━━━━━ DATA FOR PROCESSING

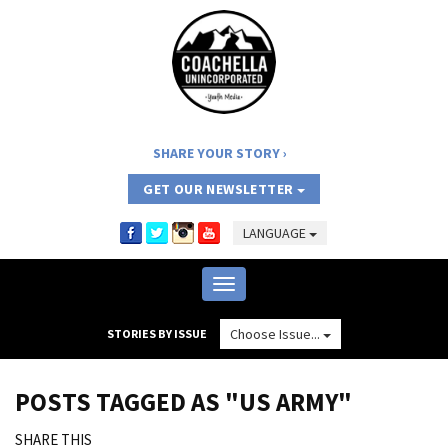
SHARE YOUR STORY
GET OUR NEWSLETTER
LANGUAGE
Toggle
navigation
Choose Issue...
STORIES BY ISSUE
POSTS TAGGED AS "US ARMY"
SHARE THIS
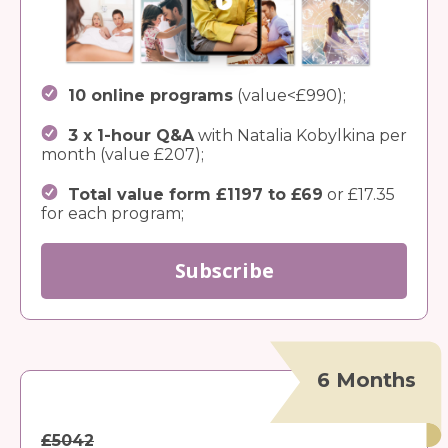
10 online programs
(value<£990);
3 x 1-hour Q&A
with Natalia Kobylkina per
month (value £207);
Total value form £1197 to £69
or £17.35
for each program;
Subscribe
6 Months
£5042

━━━━━━━━━━

### [WHAT YOU ARE ASKED TO DO]
A word-for-word restatement of all the lines above is needed, with the pictures omitted.

### [OUTPUT OF THE TASK]
SHARE YOUR STORY
GET OUR NEWSLETTER
LANGUAGE
Toggle
navigation
Choose Issue...
STORIES BY ISSUE
POSTS TAGGED AS "US ARMY"
SHARE THIS
10 online programs
(value<£990);
3 x 1-hour Q&A
with Natalia Kobylkina per
month (value £207);
Total value form £1197 to £69
or £17.35
for each program;
Subscribe
6 Months
£5042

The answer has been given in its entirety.